**Exercise inputs**.
-- Opening Marker --
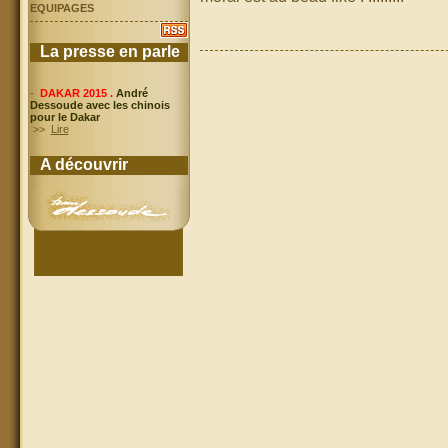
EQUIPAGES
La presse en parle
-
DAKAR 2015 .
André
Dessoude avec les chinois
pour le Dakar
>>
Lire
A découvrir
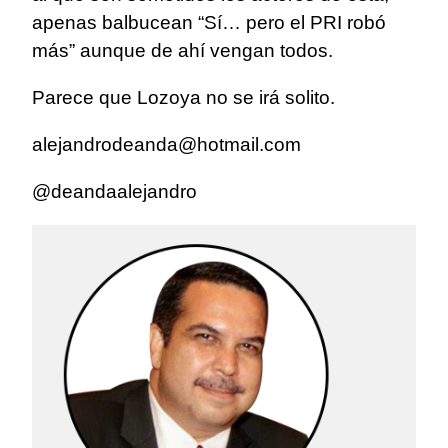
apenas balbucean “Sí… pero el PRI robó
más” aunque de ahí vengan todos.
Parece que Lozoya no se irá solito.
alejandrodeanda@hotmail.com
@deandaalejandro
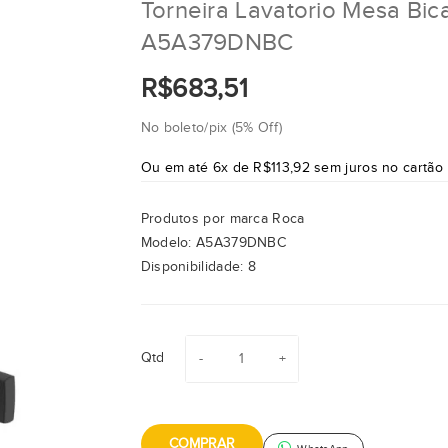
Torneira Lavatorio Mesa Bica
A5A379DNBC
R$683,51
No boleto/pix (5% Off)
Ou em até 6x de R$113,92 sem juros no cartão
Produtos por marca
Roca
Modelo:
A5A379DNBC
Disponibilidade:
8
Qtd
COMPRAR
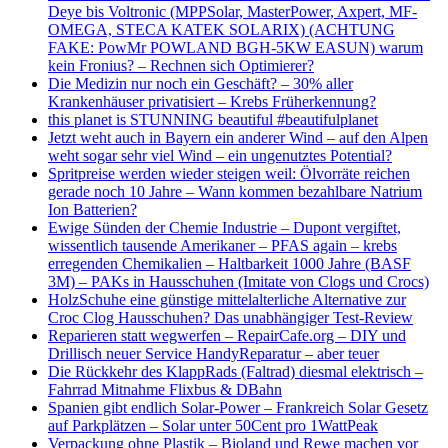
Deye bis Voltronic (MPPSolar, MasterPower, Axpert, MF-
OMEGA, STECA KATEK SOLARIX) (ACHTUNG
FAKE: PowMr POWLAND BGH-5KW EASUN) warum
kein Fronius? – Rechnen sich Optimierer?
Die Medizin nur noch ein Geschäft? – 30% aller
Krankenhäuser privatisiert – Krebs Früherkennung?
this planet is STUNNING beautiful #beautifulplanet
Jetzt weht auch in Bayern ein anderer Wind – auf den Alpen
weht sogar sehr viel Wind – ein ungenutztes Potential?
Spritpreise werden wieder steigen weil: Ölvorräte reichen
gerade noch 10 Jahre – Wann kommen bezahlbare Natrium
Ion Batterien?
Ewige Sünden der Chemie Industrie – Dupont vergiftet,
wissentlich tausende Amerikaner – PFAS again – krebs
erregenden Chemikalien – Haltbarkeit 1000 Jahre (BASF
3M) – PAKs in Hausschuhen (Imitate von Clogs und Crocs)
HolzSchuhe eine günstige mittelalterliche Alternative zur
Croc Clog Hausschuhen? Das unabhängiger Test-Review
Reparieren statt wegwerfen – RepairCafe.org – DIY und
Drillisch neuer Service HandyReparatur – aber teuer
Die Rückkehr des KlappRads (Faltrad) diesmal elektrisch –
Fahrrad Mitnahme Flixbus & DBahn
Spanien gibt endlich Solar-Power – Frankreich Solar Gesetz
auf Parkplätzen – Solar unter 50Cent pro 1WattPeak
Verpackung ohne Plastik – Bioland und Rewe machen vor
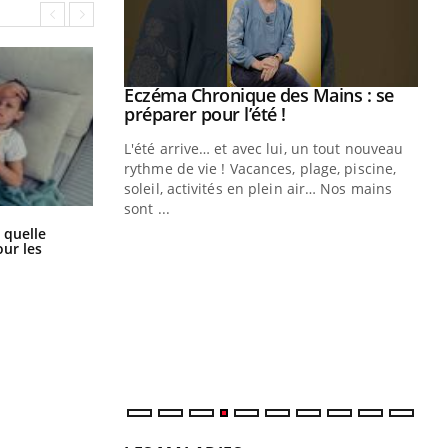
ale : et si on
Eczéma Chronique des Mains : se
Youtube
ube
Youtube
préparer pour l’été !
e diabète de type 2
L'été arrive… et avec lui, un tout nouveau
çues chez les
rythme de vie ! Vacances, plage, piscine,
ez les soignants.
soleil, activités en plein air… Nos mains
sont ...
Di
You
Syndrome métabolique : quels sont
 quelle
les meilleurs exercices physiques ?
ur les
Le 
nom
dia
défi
-- Closing Marker --
-- Opening Marker --
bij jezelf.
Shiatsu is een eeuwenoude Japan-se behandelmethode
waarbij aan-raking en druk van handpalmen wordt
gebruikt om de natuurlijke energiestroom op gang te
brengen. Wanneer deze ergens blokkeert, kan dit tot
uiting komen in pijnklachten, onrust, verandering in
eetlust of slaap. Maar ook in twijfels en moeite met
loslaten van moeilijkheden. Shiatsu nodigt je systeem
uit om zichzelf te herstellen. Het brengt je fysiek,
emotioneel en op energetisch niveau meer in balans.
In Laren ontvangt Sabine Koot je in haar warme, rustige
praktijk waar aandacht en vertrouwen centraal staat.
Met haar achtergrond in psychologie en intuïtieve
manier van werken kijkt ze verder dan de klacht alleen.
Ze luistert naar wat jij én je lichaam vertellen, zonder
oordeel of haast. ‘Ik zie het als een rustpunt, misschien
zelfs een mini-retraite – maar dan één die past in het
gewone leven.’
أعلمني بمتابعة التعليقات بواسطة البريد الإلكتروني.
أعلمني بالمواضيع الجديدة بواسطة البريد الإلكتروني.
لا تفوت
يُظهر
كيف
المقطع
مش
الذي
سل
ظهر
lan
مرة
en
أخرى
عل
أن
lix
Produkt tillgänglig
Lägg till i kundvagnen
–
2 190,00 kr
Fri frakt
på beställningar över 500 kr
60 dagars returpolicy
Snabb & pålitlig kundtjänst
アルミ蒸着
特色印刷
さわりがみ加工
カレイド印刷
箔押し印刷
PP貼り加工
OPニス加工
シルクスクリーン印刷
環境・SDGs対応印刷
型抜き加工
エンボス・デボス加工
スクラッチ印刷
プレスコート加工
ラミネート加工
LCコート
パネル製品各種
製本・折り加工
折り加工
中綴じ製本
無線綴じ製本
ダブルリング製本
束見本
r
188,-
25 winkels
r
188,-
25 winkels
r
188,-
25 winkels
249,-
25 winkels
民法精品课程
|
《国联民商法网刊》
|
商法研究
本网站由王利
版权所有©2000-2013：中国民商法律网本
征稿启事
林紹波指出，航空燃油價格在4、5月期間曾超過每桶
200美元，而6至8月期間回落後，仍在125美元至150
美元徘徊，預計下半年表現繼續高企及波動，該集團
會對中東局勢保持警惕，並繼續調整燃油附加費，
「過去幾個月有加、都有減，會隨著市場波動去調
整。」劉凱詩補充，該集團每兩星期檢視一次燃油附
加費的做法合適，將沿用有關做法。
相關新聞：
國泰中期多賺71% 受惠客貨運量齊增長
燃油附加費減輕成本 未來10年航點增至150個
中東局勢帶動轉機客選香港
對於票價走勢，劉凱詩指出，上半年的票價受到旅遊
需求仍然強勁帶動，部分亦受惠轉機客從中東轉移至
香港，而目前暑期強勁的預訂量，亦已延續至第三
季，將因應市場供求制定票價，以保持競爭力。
-- Closing Marker --
**Requirement**. Could you reproduce exactly the lines of the entries above, from the one with "emotioneel en op" through the one with "أعلمني بمتابعة التعليقات", and nothing else?

**Result of the task**.
emotioneel en op energetisch niveau meer in balans.
In Laren ontvangt Sabine Koot je in haar warme, rustige
praktijk waar aandacht en vertrouwen centraal staat.
Met haar achtergrond in psychologie en intuïtieve
manier van werken kijkt ze verder dan de klacht alleen.
Ze luistert naar wat jij én je lichaam vertellen, zonder
oordeel of haast. ‘Ik zie het als een rustpunt, misschien
zelfs een mini-retraite – maar dan één die past in het
gewone leven.’
أعلمني بمتابعة التعليقات بواسطة البريد الإلكتروني.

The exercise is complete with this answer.